Reputation: 631
I want to create a clean URL from a text such as this one:
Alpha Tests' Purchase of Berta Global Associates (C)
The URL should look like this:
alpha-tests-purchase-of-berta-global-associates-c
Currently I use this formula in Excel:
=LOWER(SUBSTITUTE(SUBSTITUTE(SUBSTITUTE(SUBSTITUTE(SUBSTITUTE(SUBSTITUTE(SUBSTITUTE(SUBSTITUTE(SUBSTITUTE(SUBSTITUTE(SUBSTITUTE(SUBSTITUTE(SUBSTITUTE(SUBSTITUTE(SUBSTITUTE(SUBSTITUTE(SUBSTITUTE(SUBSTITUTE(A38;"--";"-");" / ";"-");" ";"-");": ";"-");" - ";"-");"_";"-");"?";"");",";"");".";"");"'";"");")";"");"(";"");":";"");" ";"-");"&";"and");"!";"");"/";"-");"""";""))
However, I don't seem to catch all special symbols etc. and as a consequence my URLs are not as clean as I want them to be.
Do you know an Excel formula or VBA code, which ensures that all special symbols are properly converted to a clean URL?
Thank you.
Upvotes: 1
Views: 1549
Reputation: 626903
I can suggest the following Function that you can put into a VBA module and use a normal formula:
Function NormalizeToUrl(cell As Range)
Dim strPattern As String
Dim regEx As Object
Set regEx = CreateObject("vbscript.regexp")
strPattern = "[^\w-]+"
With regEx
.Global = True
.Pattern = strPattern
End With
NormalizeToUrl = LCase(regEx.Replace(Replace(cell.Value, " ", "-"), ""))
End Function
The point is that we replace all spaces with hyphens at the beginning, then use a regex that matches any non-word and non-hyphen characters and remove them with RegExp.Replace
.
UPDATE:
After your comments, it is still unclear what you want to do with Unicode letters.
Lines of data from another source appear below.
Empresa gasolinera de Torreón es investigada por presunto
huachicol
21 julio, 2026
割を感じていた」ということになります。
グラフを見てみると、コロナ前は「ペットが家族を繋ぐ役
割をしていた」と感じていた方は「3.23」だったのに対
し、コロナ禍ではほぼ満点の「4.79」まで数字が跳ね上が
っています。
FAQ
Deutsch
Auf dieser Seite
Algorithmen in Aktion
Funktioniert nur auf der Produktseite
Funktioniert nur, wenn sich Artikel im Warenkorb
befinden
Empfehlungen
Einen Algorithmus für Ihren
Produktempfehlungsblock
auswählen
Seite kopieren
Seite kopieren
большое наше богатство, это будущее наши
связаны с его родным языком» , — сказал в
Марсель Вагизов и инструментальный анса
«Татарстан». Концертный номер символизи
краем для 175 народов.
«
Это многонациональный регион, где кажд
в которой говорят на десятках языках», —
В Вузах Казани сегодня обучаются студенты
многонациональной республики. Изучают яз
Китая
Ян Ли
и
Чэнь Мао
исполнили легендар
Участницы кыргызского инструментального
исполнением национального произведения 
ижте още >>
Delete or replace with hyphen. Here is a function that I tried to rebuild from your formula, but the logics may be flawed. I would prefer a generic approach above.
Function NormalizeToUrl(cell As Range)
Dim strPattern As String
Dim regEx As Object
Set regEx = CreateObject("vbscript.regexp")
strPattern = "[^\w -]"
With regEx
.Global = True
.Pattern = "[?,.')(:!""]+" ' THESE ARE REMOVED
End With
NormalizeToUrl = regEx.Replace(cell.Value, "")
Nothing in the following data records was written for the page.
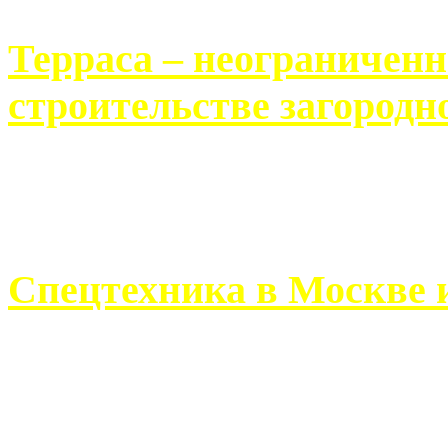
Терраса – неограничен
строительстве загородн
Практически каждый челов
строительству загородного 
Спецтехника в Москве 
Работа современного про
ограничивается стандартны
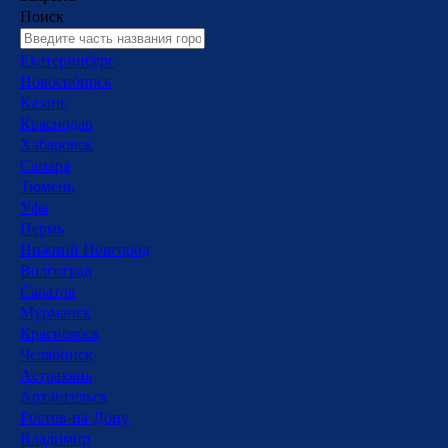
Поиск
Екатеринбург
Новосибирск
Казань
Краснодар
Хабаровск
Самара
Тюмень
Уфа
Пермь
Нижний Новгород
Волгоград
Саратов
Мурманск
Красноярск
Челябинск
Астрахань
Архангельск
Ростов-на-Дону
Владимир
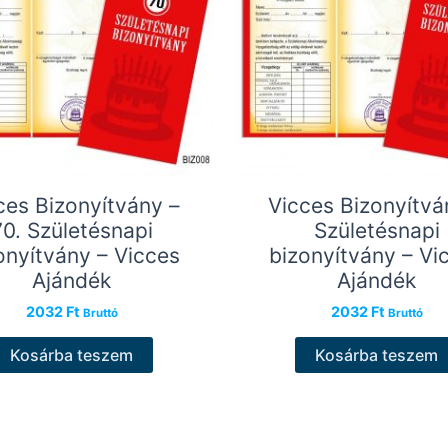
ces Bizonyítvány –
Vicces Bizonyítvá
70. Születésnapi
Születésnapi
onyítvány – Vicces
bizonyítvány – Vi
Ajándék
Ajándék
2032
Ft
2032
Ft
Bruttó
Bruttó
Kosárba teszem
Kosárba teszem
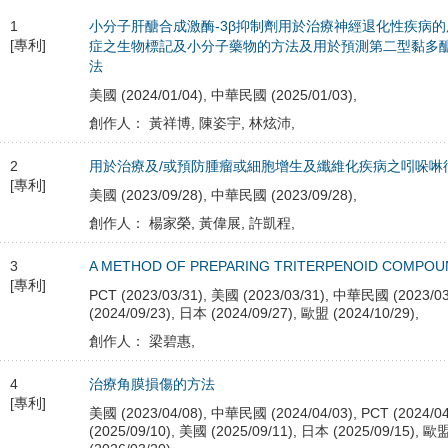
1
小分子肝醣合成激酶-3β抑制劑用於治療神經退化性疾病
[專利]
症之生物標記及小分子藥物的方法及用於預測第二型黏多
法
美國 (2024/01/04), 中華民國 (2025/01/03),
創作人： 黃祥博, 陳姿宇, 林炫沛,
2
用於治療及/或預防腫瘤或細胞增生及纖維化疾病之吲哚啉
[專利]
美國 (2023/09/28), 中華民國 (2023/09/28),
創作人： 楊家榮, 黃偉展, 許凱程,
3
A METHOD OF PREPARING TRITERPENOID COMPOU
[專利]
PCT (2023/03/31), 美國 (2023/03/31), 中華民國 (2023/03
(2024/09/23), 日本 (2024/09/27), 歐盟 (2024/10/29),
創作人： 梁碧惠,
4
治療角膜損傷的方法
[專利]
美國 (2023/04/08), 中華民國 (2024/04/03), PCT (2024/04
(2025/09/10), 美國 (2025/09/11), 日本 (2025/09/15), 歐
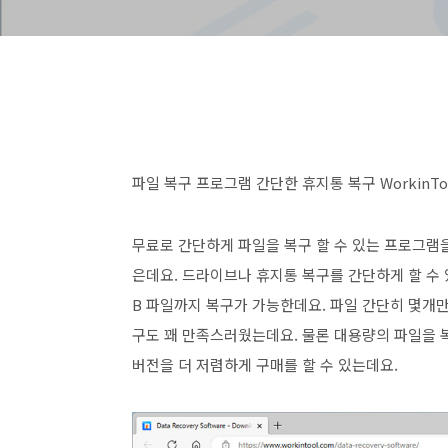
파일 복구 프로그램 간단한 휴지통 복구 WorkinTool D
무료로 간단하게 파일을 복구 할 수 있는 프로그램
은데요. 드라이브나 휴지통 복구를 간단하게 할 수
B 파일까지 복구가 가능한데요. 파일 간단히 몇개만
구도 꽤 만족스러웠는데요. 물론 대용량의 파일을 
버전을 더 저렴하게 구매를 할 수 있는데요.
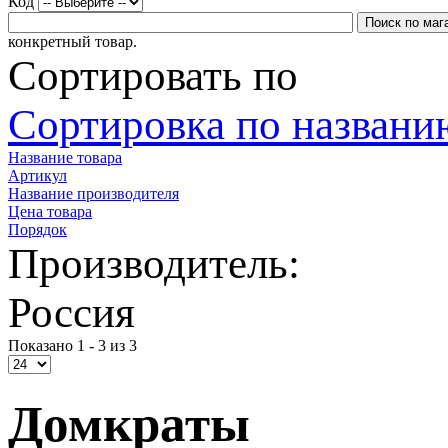
Код
конкретный товар.
Сортировать по
Сортировка по названию
Название товара
Артикул
Название производителя
Цена товара
Порядок
Производитель:
Россия
Показано 1 - 3 из 3
Домкраты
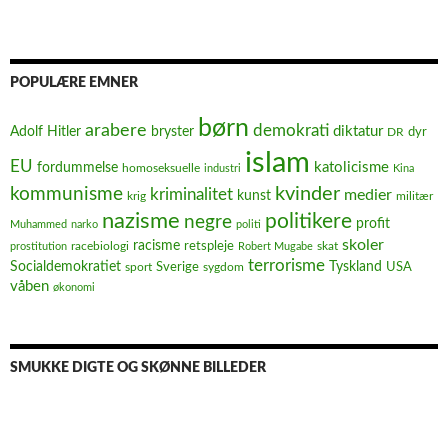
POPULÆRE EMNER
børn
arabere
demokrati
diktatur
Adolf Hitler
bryster
dyr
DR
islam
EU
fordummelse
katolicisme
homoseksuelle
industri
Kina
kvinder
kommunisme
kriminalitet
medier
kunst
krig
militær
nazisme
politikere
negre
profit
Muhammed
narko
politi
skoler
racisme
retspleje
racebiologi
prostitution
Robert Mugabe
skat
terrorisme
Socialdemokratiet
Sverige
Tyskland
USA
sport
sygdom
våben
økonomi
SMUKKE DIGTE OG SKØNNE BILLEDER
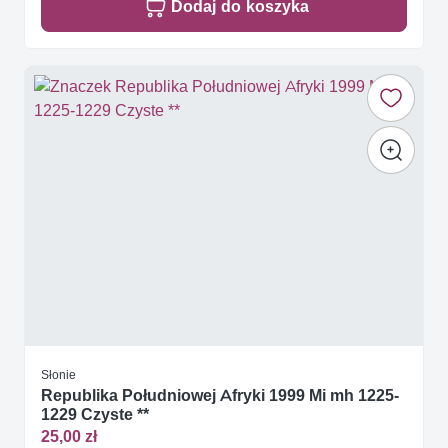
Dodaj do koszyka
Słonie
Republika Południowej Afryki 1999 Mi mh 1225-
1229 Czyste **
25,00 zł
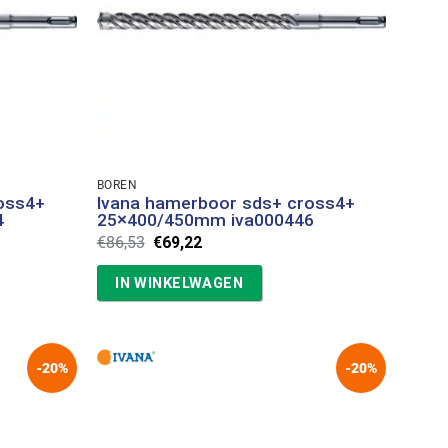
BOREN
oss4+
Ivana hamerboor sds+ cross4+
4
25×400/450mm iva000446
Oorspronkelijke
Huidige
€
86,53
€
69,22
prijs
prijs
was:
is:
IN WINKELWAGEN
€86,53.
€69,22.
-20%
-20%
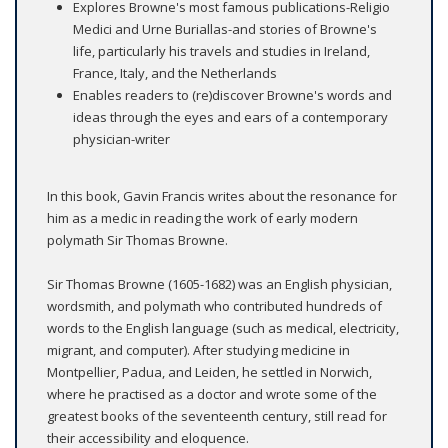
Explores Browne's most famous publications-Religio
Medici and Urne Buriallas-and stories of Browne's
life, particularly his travels and studies in Ireland,
France, Italy, and the Netherlands
Enables readers to (re)discover Browne's words and
ideas through the eyes and ears of a contemporary
physician-writer
In this book, Gavin Francis writes about the resonance for
him as a medic in reading the work of early modern
polymath Sir Thomas Browne.
Sir Thomas Browne (1605-1682) was an English physician,
wordsmith, and polymath who contributed hundreds of
words to the English language (such as medical, electricity,
migrant, and computer). After studying medicine in
Montpellier, Padua, and Leiden, he settled in Norwich,
where he practised as a doctor and wrote some of the
greatest books of the seventeenth century, still read for
their accessibility and eloquence.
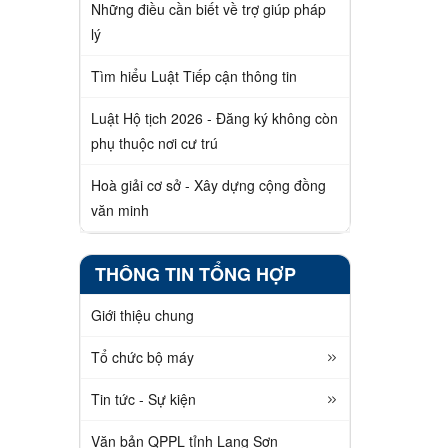
Những điều cần biết về trợ giúp pháp
lý
Tìm hiểu Luật Tiếp cận thông tin
Luật Hộ tịch 2026 - Đăng ký không còn
phụ thuộc nơi cư trú
Hoà giải cơ sở - Xây dựng cộng đồng
văn minh
THÔNG TIN TỔNG HỢP
Giới thiệu chung
Tổ chức bộ máy
Tin tức - Sự kiện
Văn bản QPPL tỉnh Lạng Sơn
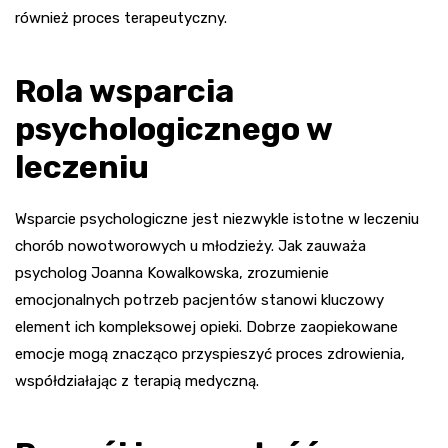
również proces terapeutyczny.
Rola wsparcia
psychologicznego w
leczeniu
Wsparcie psychologiczne jest niezwykle istotne w leczeniu
chorób nowotworowych u młodzieży. Jak zauważa
psycholog Joanna Kowalkowska, zrozumienie
emocjonalnych potrzeb pacjentów stanowi kluczowy
element ich kompleksowej opieki. Dobrze zaopiekowane
emocje mogą znacząco przyspieszyć proces zdrowienia,
współdziałając z terapią medyczną.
NormalizeToUrl = Replace(NormalizeToUrl, "&", "and") ' & TURNS INTO "and"
With regEx
.Global = True
.Pattern = strPattern ' WE REPLACE ALL NON-WORD CHARS WITH HYPHEN
End With
NormalizeToUrl = LCase(regEx.Replace(Replace(NormalizeToUrl, " ", "-"), "-"))
With regEx
.Global = True
.Pattern = "--+" ' WE SHRINK ALL HYPHEN SEQUENCES TO SINGLE HYPHEN
End With
NormalizeToUrl = regEx.Replace(NormalizeToUrl, "-")
End Function
Upvotes: 3